Amazon has them and plenty of reviews. From what I gathered, no customer support.


----------



## oldsmokerdude (Mar 25, 2020)

They have actually been around for a while, building grills for the likes Traeger and others before they decided to market grills under their own name. Found mainly in big box stores they get okay reviews on Amazon and others. Not a high end grill by any means but if they fit your budget, they should work okay for a while.


----------



## JWFokker (Mar 25, 2020)

As good as any Pit Boss or other budget pellet cooker. Pit Boss has the five year warranty though. I'm sure it'll work fine and they are very cost competitive. Worth it in my opinion as long as you keep it clean and are willing to do minor repairs. Those old style hoppers/controllers are very easy to work on. Usually just the ignitor rod or fan need to be changed out periodically.


----------



## ofelles (Mar 25, 2020)

The Safeway by me had one right next one of the checkout stands for about a month.  
To me that says, "run away, don't walk!"  But that's just me.


----------



## Fueling Around (Mar 25, 2020)

Don't know anything about them except my friend's son has one and loves it.

If you want an entry level pellet pooper, check out the Masterbuilt.
I got one from Sam's Club for under $200 and free shipping.  Did my first smoke on it yesterday and pretty happy with the results.  I had to do some fine tuning with the "smoke"  setting.


----------



## Funnycar (Sep 4, 2022)

sandyut said:


> I read a post somewhere that these are a scam.
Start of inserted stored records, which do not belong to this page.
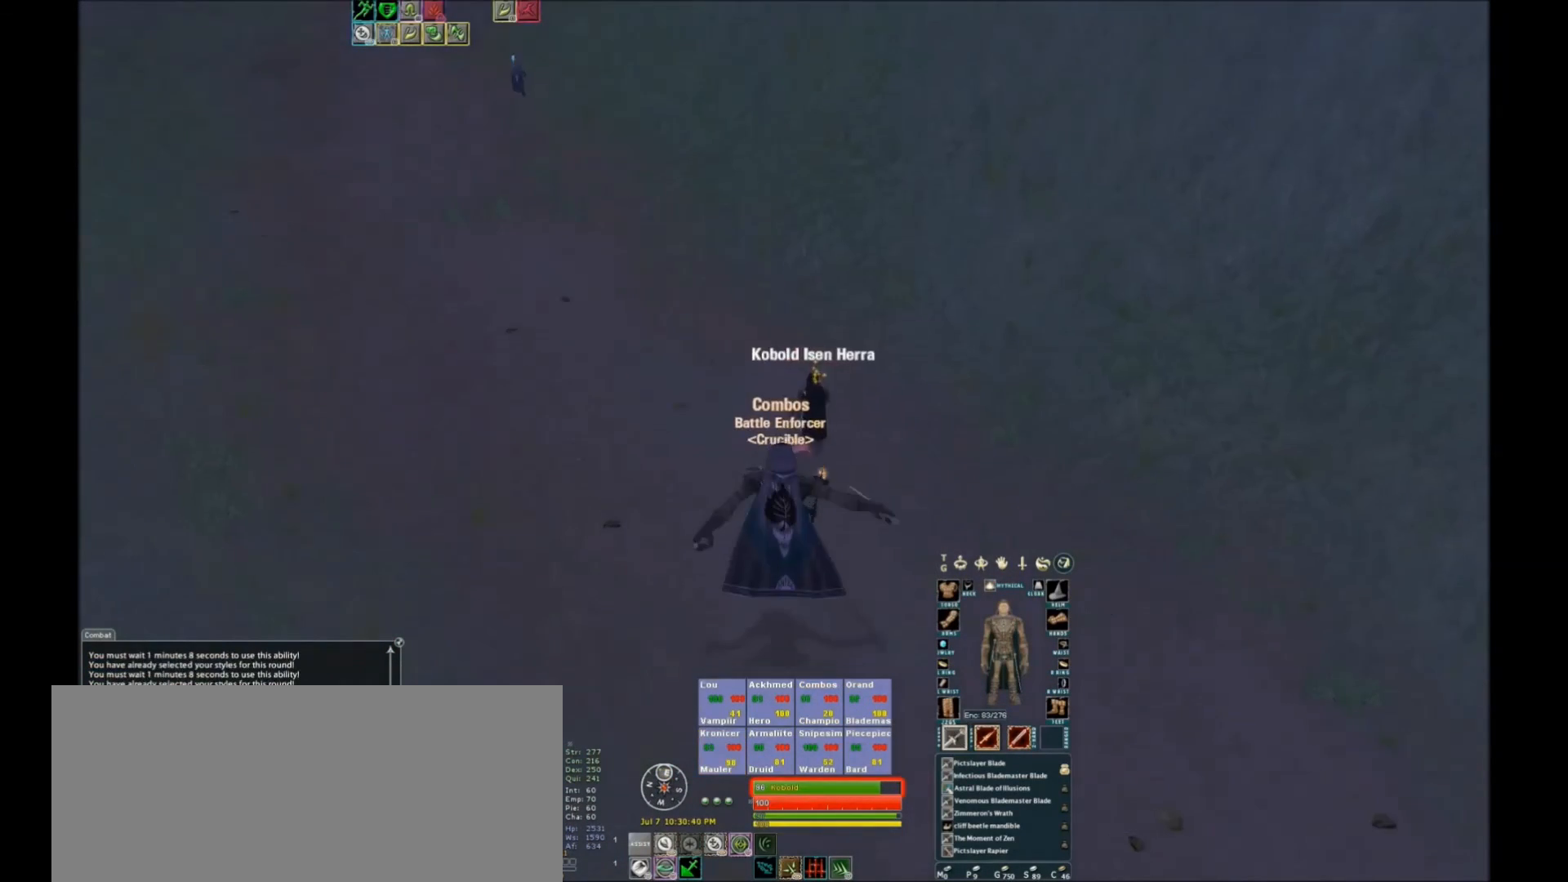
{"keys": ["space"], "events": [[234, "space", "up"], [300, "space", "down"]]}
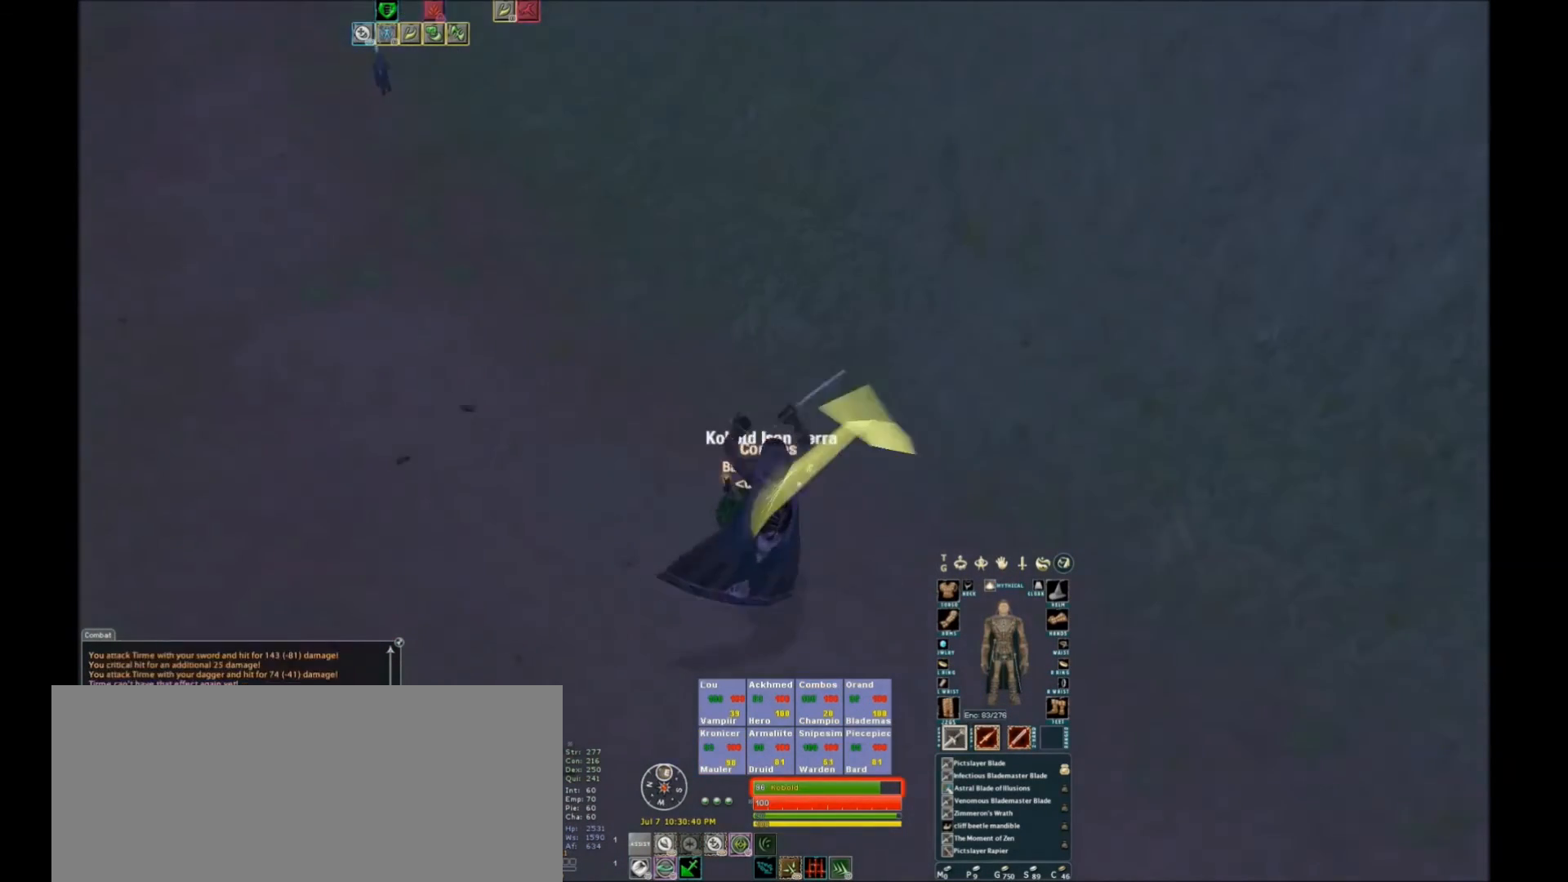
{"keys": [], "events": [[133, "space", "up"]]}
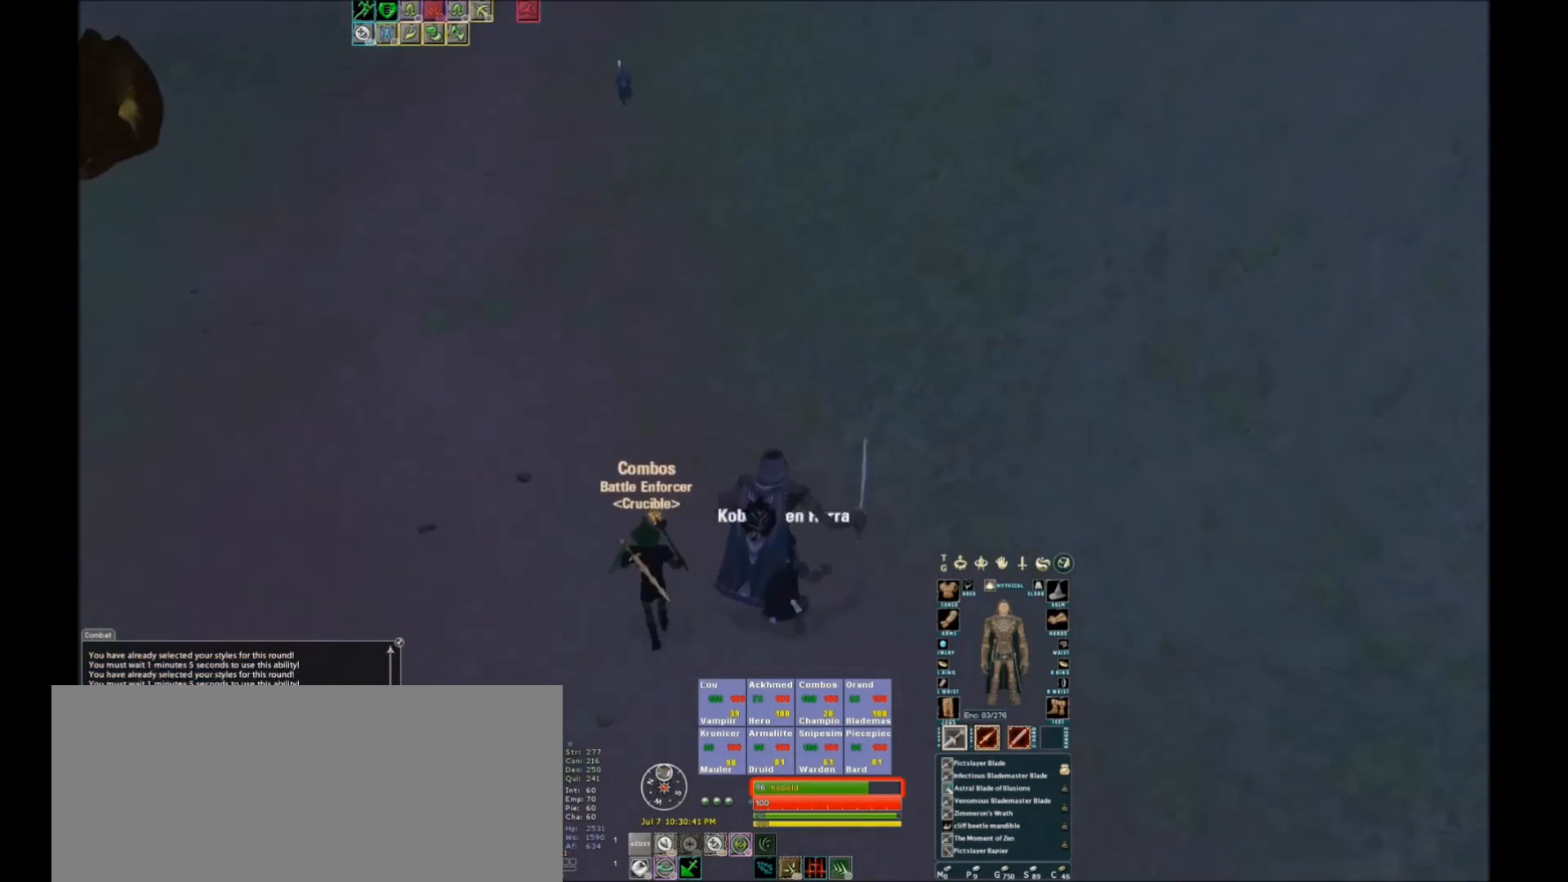
{"keys": [], "events": [[67, "space", "down"], [234, "space", "up"]]}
They are no scam I have the typhoon 706 and love it. But I'm not new to hot smoking or cold smoking. 
When my z grill dies I'll fix it or by another z grill.


----------



## Funnycar (Sep 5, 2022)

ofelles said:


> The Safeway by me had one right next one of the checkout stands for about a month.
> To me that says, "run away, don't walk!"  But that's just me.


Far from the truth!  I have a z grill typhoon 706. Works better then any grill smoke I've used! Read the story behind z grill smoker!


----------



## VladTheImpaler (Nov 11, 2022)

I picked up a Z-Grillz 7002 for $325 at a Christmas sale in 2018.  The temp controller was DOA.  I emailed the company and they sent me a new controller straight away.  It's simple with no bells or whistles, but I was new to smoking when I got it and didn't know any better.  It does a fine job and for the price I'm happy.


----------



## JCAP (Nov 11, 2022)

I started my pellet journey on a Z grill. Only reason I sold it was because it was a bit small. But it was really nice. There are a few Z-grill Facebook groups with people who swear by them. Customer service was good too. Not a scam at all.


----------